··· Records for processing

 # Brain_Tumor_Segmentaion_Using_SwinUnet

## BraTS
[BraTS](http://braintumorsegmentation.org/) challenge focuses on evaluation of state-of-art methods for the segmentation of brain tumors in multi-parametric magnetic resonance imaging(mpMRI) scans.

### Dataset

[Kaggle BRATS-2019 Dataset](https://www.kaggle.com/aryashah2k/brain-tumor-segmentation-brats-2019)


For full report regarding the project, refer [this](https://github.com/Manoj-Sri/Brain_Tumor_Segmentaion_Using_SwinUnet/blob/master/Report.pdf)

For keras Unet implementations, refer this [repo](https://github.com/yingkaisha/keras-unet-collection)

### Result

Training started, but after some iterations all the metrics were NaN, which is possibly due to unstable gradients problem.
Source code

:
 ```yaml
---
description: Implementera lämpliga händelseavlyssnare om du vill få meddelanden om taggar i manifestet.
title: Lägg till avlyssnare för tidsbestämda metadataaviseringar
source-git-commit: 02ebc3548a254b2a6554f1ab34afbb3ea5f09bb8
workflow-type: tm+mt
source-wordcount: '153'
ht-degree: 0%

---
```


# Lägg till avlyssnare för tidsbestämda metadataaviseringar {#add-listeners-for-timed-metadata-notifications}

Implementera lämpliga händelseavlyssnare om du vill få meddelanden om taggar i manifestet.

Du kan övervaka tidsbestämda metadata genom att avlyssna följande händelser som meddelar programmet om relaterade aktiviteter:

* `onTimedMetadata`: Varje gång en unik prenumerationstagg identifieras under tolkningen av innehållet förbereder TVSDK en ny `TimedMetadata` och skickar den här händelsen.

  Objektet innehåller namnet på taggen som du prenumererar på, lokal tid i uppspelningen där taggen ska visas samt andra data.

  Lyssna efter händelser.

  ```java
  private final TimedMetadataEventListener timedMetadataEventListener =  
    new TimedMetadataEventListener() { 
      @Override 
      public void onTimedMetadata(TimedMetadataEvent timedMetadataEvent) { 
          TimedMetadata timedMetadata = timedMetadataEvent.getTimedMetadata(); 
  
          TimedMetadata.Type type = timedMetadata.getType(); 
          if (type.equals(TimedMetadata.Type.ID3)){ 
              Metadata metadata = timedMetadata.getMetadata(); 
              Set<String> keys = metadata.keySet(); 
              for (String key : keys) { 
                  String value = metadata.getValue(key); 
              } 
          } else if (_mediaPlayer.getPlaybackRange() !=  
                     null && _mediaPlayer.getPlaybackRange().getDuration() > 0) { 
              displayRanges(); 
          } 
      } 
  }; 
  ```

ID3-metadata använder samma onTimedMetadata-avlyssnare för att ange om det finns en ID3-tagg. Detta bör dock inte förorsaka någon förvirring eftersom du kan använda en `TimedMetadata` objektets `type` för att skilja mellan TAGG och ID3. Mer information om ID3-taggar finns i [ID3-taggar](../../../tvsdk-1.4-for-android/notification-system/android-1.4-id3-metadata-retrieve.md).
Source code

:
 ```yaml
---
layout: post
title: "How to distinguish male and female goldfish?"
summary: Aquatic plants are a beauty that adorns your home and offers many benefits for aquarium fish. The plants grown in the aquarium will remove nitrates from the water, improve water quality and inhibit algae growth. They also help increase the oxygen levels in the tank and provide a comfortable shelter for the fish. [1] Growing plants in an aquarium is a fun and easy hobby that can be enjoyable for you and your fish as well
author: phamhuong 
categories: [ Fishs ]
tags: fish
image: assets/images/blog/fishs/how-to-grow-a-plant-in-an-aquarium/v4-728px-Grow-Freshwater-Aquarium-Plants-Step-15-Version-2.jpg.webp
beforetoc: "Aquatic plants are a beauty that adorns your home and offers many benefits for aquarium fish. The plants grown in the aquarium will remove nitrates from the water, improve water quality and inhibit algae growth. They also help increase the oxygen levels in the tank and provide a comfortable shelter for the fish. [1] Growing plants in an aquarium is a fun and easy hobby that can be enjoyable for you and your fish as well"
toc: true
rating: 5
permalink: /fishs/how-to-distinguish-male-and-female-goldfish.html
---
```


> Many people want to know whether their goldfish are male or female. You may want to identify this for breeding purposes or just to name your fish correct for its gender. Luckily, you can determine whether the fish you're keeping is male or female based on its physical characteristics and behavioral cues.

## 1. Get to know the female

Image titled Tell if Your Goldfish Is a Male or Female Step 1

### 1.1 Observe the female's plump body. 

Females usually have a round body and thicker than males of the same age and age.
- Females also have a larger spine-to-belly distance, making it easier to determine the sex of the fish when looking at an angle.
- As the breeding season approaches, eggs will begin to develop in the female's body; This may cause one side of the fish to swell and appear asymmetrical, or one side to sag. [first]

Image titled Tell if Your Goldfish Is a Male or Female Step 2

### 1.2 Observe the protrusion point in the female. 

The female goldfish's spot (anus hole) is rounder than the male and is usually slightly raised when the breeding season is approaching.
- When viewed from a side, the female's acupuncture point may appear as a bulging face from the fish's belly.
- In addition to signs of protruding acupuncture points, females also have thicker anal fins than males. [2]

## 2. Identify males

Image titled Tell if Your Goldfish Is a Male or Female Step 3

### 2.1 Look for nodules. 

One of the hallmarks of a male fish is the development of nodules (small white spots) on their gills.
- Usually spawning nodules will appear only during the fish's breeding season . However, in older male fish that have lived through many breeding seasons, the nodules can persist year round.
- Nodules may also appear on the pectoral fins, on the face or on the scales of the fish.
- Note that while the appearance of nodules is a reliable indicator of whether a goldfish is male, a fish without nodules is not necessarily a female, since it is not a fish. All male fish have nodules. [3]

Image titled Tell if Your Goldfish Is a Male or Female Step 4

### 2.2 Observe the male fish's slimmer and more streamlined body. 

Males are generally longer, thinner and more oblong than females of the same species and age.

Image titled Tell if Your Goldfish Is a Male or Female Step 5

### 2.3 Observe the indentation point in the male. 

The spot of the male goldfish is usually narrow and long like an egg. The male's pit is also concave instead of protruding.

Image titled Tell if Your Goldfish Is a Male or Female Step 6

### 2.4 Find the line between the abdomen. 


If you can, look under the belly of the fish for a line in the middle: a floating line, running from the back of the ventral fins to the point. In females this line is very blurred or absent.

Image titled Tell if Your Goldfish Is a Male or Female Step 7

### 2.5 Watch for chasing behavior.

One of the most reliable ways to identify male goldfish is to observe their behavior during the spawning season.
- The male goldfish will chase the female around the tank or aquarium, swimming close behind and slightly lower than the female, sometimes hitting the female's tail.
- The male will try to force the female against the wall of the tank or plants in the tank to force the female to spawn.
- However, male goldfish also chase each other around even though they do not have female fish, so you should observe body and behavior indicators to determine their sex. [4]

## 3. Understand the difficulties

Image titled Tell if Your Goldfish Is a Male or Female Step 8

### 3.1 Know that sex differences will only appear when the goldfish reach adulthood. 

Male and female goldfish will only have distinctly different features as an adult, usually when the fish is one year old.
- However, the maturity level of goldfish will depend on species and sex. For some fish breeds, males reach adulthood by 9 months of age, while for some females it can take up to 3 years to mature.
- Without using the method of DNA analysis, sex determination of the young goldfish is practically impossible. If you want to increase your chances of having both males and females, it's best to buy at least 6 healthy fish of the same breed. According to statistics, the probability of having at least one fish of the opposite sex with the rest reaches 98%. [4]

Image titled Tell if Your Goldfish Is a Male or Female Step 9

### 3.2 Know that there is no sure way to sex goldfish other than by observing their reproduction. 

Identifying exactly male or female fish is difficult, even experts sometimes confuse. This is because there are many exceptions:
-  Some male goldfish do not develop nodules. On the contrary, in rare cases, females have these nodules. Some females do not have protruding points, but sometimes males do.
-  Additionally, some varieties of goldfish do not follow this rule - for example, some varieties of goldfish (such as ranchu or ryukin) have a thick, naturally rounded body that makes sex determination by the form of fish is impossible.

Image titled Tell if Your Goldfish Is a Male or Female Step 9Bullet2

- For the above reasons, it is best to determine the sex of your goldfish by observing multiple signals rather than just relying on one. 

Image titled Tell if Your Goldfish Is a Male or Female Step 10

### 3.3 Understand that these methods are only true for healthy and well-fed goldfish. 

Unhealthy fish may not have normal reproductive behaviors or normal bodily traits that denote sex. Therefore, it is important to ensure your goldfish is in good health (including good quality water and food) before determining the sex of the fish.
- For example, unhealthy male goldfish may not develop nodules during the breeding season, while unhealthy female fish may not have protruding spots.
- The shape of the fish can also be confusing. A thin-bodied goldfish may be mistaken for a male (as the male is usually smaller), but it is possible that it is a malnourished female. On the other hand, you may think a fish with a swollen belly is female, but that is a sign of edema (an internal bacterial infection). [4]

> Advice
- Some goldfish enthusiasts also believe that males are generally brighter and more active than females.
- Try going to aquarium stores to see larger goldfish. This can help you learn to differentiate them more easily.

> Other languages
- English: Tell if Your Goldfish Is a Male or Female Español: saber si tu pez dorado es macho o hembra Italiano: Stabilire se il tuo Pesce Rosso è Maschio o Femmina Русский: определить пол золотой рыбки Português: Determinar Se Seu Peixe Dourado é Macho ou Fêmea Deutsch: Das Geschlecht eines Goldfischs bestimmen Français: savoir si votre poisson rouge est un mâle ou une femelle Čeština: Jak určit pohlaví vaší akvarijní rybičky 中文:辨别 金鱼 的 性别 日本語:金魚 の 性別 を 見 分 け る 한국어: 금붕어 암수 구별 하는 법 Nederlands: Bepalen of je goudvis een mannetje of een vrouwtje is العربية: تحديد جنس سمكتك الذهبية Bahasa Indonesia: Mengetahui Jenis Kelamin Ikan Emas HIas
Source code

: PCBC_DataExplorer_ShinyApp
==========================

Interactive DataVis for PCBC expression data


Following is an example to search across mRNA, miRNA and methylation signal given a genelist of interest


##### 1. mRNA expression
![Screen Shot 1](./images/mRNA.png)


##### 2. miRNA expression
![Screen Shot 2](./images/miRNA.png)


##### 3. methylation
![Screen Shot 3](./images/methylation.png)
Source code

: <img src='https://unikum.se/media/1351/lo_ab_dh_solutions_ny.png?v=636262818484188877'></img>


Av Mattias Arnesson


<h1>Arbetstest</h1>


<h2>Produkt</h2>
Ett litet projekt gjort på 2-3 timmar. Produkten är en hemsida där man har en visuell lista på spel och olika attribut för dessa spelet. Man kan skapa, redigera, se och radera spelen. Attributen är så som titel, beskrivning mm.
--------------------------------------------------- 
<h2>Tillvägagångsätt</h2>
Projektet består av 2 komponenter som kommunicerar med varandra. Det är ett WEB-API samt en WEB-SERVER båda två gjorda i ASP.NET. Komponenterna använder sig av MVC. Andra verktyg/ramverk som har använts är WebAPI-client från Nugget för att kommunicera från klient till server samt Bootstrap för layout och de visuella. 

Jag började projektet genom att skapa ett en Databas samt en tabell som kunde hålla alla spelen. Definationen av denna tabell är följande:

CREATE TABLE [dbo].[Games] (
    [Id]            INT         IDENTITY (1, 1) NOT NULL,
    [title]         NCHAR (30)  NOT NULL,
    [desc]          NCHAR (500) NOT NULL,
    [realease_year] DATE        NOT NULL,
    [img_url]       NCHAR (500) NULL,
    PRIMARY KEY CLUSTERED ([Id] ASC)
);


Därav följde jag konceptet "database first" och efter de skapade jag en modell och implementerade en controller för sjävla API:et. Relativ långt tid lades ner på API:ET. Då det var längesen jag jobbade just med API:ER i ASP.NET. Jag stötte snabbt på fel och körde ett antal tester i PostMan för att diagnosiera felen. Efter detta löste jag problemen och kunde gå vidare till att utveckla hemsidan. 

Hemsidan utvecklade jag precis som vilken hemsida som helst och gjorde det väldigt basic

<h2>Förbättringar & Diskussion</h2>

······

▶ _Assignment_
What is needed is a copy of every line above in which "larger" appears.

▶ _The completed task_
- Females also have a larger spine-to-belly distance, making it easier to determine the sex of the fish when looking at an angle.
- Try going to aquarium stores to see larger goldfish. This can help you learn to differentiate them more easily.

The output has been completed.